Can you guess who said this?

“We need to incentivize. We need to do on the North Slope what we did in Cook Inlet. We incentivized specifically for more companies to come in on the front end and created the credit program.

“I worry about heavy oil. I worry that the biggest known resource on the North Slope is heavy oil. We have to incentivize that. I want to see 50 or 60 companies on the North Slope, as they do in Norway.

“They have a much higher tax structure in Norway but they have 50 or 60 companies because they help on the front end, on the exploration credits. We need to level the playing field so smaller companies can come to Alaska. It’s very expensive to do business on the North Slope.

“We’re fortunate to have the large companies we do have, but we need to look for ways we can reduce the costs so it’s more economic for the smaller companies to come to Alaska, create jobs, create opportunity and drill for oil. We need more wells drilled outside the legacy fields to get more oil for the pipe.”

Followers of Alaska politics will recognize the reference to the idyllic oil regime of Norway is a giveaway that the speaker is Gov. Bill Walker, who is always pining for the fjords when it comes to measuring our tax policy against other resource states.

Walker made those comments in one of the last debates against former Gov. Sean Parnell hosted by the Anchorage Rotary last Oct. 28.

The answer was in response to a specific question asked of Walker about what he would do to increase production in the face of falling oil prices that at the time were $82 per barrel for North Slope crude and have since declined to less than $60.

While the price picture has gotten uglier, the state budget situation was clear at the time with several years of multi-billion dollar deficits facing the next governor.

In this issue we carry Walker’s defense of his $200 million veto of the exploration tax credit appropriation to cap this fiscal year’s spending on the program at $500 million.

Walker asserts his move — which came with no warning to explorers who have earned the credits and made investment decisions based on them — is in response to Alaska’s “new” fiscal reality.

Either Walker hasn’t been paying attention — which we know isn’t the case — or he’s hoping the public hasn’t.

There’s nothing about Alaska’s fiscal situation that wasn’t known last October when he made his comments to the Rotary. Or when Walker submitted his budget to the Legislature in January. Or when Democrats were pitching this exact move in May while the first and second special legislative sessions were ongoing.

Once again, Walker is winging it and in this instance his mouth is writing postdated checks that can’t be cashed. As he concedes in his column, the veto does nothing to change Alaska’s “new” fiscal picture, it simply kicks a $200 million can down the road one fiscal year.

The about face on exploration tax credits that incentivize production is particularly ironic given Walker’s opposition to Senate Bill 21, passed in 2013 and upheld by voter referendum in 2014, which repealed the far more generous tax credits under the previous system known as ACES.
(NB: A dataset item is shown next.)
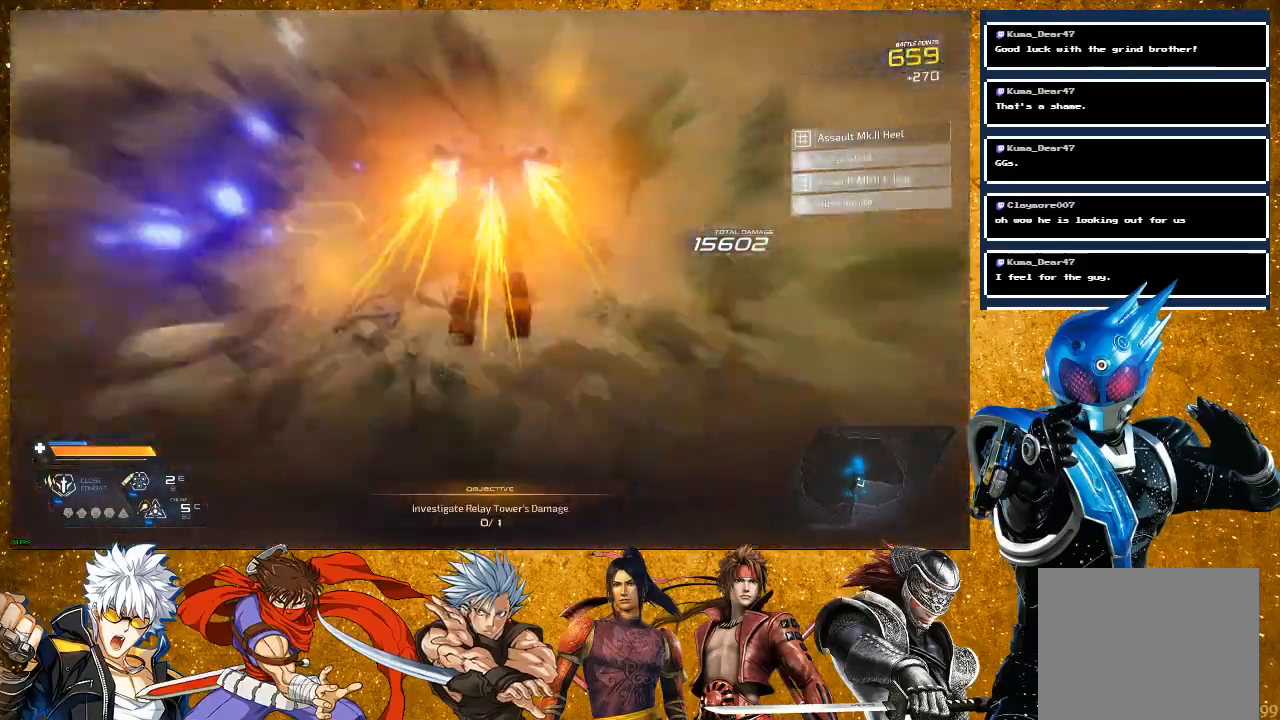
{"buttons": [], "left_stick": "down-left", "right_stick": "left", "events": [[83, "R2", "up"], [217, "right_stick", "left"], [250, "left_stick", "right"], [350, "left_stick", "down-right"], [483, "left_stick", "down-left"]]}
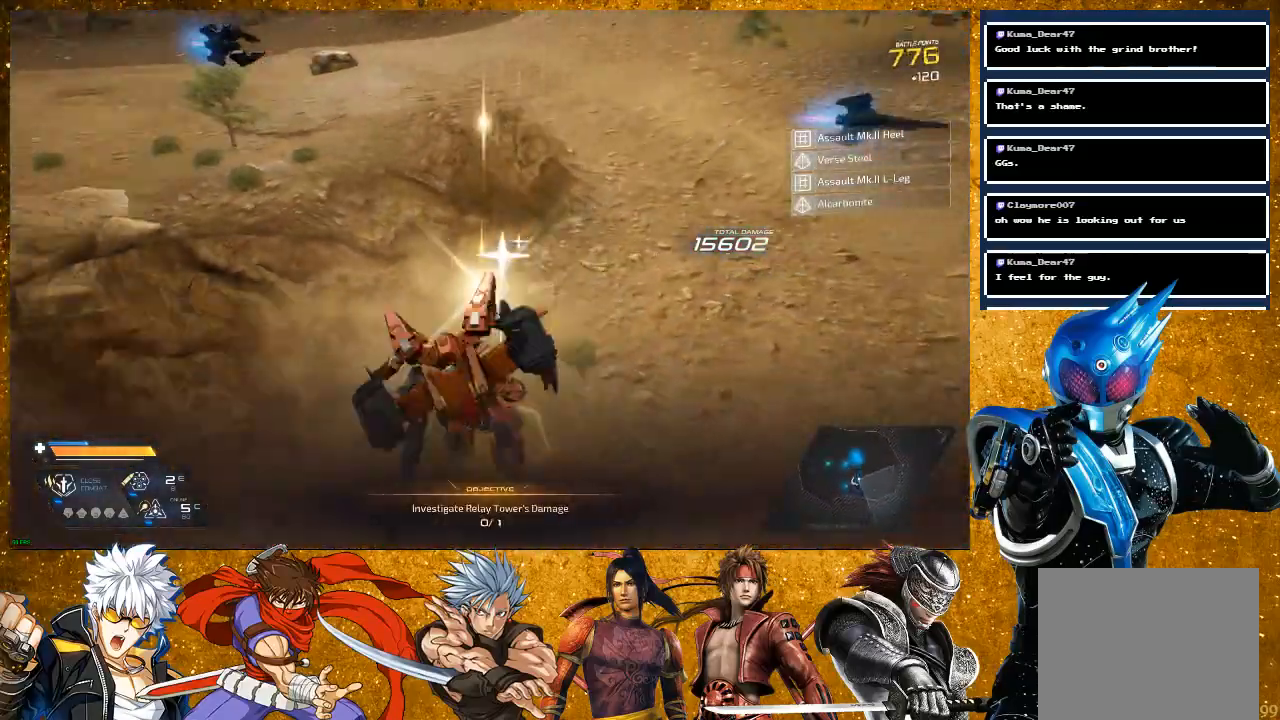
{"buttons": [], "left_stick": "up", "right_stick": "left", "events": [[17, "left_stick", "left"], [283, "left_stick", "up-left"], [417, "left_stick", "up"]]}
Under ACES, which had a 20 percent capital expense credit, the state would have been on the hook to ExxonMobil for $800 million in credits based on the estimated $4-billion cost of the Point Thomson project set to begin production in 2016.

That’s leaving out the fact the state took in more revenue under SB 21 than it would have under ACES at these depressed prices.

If Walker had his way on SB 21, the state budget situation would be worse than it is today. Now that he has gotten his way with his veto pen, next year’s budget situation is worsened by his deferral of $200 million in tax credit payments that will have to be paid sooner or later.

In exchange for these non-existent savings and weakening industry confidence in the state’s word, Walker gets to start another “discussion.”

What a deal.

Myopic doesn’t begin to describe it.